Exercise directions:
Two lines below mark the span: the one containing "38: (419, 126, 8.45)" and the one containing "37: (419, 269, 3.49)". Set down both, plus every line between, exactly as they stand, and nothing else.

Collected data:
·····
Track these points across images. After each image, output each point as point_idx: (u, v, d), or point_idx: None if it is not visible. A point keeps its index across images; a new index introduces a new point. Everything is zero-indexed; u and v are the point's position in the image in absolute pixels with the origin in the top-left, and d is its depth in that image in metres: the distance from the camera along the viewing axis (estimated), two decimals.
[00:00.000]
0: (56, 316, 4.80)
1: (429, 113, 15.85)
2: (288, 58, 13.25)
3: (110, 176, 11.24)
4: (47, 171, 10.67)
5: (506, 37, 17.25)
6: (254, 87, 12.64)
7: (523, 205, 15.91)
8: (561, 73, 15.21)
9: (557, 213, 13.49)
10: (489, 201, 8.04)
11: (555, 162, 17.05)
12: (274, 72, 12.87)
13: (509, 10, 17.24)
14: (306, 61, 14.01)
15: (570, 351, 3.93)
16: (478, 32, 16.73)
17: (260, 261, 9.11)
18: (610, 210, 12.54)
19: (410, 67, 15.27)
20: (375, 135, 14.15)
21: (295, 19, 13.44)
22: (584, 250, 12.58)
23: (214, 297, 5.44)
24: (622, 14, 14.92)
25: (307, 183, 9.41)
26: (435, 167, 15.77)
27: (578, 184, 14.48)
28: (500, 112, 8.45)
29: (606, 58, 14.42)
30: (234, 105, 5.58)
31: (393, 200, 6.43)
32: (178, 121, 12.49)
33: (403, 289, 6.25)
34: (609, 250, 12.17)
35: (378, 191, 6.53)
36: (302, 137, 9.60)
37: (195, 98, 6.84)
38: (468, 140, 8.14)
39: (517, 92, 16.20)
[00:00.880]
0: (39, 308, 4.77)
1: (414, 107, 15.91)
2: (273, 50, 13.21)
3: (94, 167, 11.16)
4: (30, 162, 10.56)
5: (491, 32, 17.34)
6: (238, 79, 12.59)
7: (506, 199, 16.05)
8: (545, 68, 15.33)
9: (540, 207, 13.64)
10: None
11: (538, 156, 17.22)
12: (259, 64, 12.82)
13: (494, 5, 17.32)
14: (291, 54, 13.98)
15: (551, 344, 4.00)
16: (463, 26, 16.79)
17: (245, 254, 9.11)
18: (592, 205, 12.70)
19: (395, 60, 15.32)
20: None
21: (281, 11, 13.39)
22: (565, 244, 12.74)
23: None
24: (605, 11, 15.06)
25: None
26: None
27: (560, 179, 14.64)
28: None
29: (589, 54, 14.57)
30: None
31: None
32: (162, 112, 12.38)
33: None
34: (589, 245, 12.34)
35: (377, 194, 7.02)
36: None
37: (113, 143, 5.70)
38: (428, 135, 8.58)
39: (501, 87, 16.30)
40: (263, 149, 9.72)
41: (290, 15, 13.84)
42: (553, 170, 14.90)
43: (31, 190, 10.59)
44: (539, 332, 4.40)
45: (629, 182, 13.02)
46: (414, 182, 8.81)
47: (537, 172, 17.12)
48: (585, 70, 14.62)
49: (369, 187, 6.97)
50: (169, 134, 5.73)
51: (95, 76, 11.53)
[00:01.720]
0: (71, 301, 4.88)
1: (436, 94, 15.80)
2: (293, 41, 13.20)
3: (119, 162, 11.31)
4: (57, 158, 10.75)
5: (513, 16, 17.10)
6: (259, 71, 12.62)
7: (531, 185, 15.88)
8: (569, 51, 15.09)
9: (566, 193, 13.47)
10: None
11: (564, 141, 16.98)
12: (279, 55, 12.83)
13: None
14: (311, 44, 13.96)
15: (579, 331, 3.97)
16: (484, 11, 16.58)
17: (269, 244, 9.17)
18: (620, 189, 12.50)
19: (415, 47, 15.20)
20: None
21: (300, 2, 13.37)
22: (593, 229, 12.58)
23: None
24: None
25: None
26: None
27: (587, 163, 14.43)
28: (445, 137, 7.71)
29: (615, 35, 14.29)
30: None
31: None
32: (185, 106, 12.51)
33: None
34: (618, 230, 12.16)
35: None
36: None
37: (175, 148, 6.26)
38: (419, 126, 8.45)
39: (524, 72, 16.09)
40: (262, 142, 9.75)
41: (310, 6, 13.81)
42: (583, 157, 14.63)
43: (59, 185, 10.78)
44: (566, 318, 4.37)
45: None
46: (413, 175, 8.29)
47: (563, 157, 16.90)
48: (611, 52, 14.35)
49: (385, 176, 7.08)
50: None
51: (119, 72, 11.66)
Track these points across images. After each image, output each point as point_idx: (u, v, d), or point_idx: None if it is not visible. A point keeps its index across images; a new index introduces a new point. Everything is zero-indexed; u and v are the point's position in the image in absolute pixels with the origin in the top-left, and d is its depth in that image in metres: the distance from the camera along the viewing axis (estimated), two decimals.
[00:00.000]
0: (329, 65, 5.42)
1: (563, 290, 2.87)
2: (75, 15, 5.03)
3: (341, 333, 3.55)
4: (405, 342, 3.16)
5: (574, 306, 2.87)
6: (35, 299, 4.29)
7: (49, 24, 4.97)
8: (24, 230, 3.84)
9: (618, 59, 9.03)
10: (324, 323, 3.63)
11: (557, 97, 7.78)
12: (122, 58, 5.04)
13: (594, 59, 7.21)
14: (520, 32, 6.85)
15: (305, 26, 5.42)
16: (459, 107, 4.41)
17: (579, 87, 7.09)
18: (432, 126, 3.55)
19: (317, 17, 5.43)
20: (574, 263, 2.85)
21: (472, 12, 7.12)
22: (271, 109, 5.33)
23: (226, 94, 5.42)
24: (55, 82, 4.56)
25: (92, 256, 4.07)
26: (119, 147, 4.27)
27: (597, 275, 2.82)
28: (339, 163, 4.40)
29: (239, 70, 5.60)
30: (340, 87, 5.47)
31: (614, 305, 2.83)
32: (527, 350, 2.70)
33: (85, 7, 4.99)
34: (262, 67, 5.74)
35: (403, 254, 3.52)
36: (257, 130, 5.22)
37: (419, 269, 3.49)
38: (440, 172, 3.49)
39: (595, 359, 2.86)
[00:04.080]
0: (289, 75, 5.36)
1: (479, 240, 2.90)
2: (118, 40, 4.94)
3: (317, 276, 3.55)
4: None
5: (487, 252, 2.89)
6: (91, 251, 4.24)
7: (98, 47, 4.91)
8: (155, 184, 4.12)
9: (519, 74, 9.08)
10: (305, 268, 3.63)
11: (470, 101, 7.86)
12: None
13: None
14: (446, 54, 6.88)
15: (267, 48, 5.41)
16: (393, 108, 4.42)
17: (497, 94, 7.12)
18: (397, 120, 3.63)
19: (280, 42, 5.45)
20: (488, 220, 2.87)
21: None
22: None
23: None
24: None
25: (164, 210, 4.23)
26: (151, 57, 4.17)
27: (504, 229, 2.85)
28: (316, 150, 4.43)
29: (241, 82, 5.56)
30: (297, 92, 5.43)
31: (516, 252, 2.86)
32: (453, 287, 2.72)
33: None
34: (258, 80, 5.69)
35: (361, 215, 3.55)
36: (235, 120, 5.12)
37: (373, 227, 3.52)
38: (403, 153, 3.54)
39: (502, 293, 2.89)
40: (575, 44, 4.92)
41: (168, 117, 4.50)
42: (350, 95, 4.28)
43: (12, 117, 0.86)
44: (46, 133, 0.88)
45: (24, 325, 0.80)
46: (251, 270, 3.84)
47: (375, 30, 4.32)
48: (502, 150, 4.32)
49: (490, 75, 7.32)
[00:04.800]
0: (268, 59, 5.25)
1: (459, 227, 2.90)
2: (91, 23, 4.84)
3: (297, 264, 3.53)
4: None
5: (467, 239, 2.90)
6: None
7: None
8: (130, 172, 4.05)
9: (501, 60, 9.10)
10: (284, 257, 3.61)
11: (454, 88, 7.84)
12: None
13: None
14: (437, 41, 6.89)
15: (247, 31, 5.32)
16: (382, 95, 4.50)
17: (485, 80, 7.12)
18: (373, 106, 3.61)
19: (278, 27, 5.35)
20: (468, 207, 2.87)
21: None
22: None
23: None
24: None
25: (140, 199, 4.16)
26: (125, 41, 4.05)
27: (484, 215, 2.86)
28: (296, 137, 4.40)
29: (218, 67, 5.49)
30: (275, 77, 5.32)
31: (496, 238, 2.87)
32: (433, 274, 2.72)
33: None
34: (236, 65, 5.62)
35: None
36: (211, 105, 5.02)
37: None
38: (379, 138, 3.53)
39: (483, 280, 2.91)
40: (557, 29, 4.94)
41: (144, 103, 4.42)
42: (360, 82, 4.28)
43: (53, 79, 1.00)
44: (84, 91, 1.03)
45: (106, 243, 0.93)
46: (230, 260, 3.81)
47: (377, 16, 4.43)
·····
Response to this task:
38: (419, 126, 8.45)
39: (524, 72, 16.09)
40: (262, 142, 9.75)
41: (310, 6, 13.81)
42: (583, 157, 14.63)
43: (59, 185, 10.78)
44: (566, 318, 4.37)
45: None
46: (413, 175, 8.29)
47: (563, 157, 16.90)
48: (611, 52, 14.35)
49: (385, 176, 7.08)
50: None
51: (119, 72, 11.66)
Track these points across images. After each image, output each point as point_idx: (u, v, d), or point_idx: None if it is not visible. A point keeps its index across images; a new index introduces a new point. Everything is zero-indexed; u and v are the point's position in the image in absolute pixels with the origin in the top-left, and d is its depth in that image in metres: the distance from the camera along the viewing axis (estimated), two decimals.
[00:00.000]
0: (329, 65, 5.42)
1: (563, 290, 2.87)
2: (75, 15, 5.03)
3: (341, 333, 3.55)
4: (405, 342, 3.16)
5: (574, 306, 2.87)
6: (35, 299, 4.29)
7: (49, 24, 4.97)
8: (24, 230, 3.84)
9: (618, 59, 9.03)
10: (324, 323, 3.63)
11: (557, 97, 7.78)
12: (122, 58, 5.04)
13: (594, 59, 7.21)
14: (520, 32, 6.85)
15: (305, 26, 5.42)
16: (459, 107, 4.41)
17: (579, 87, 7.09)
18: (432, 126, 3.55)
19: (317, 17, 5.43)
20: (574, 263, 2.85)
21: (472, 12, 7.12)
22: (271, 109, 5.33)
23: (226, 94, 5.42)
24: (55, 82, 4.56)
25: (92, 256, 4.07)
26: (119, 147, 4.27)
27: (597, 275, 2.82)
28: (339, 163, 4.40)
29: (239, 70, 5.60)
30: (340, 87, 5.47)
31: (614, 305, 2.83)
32: (527, 350, 2.70)
33: (85, 7, 4.99)
34: (262, 67, 5.74)
35: (403, 254, 3.52)
36: (257, 130, 5.22)
37: (419, 269, 3.49)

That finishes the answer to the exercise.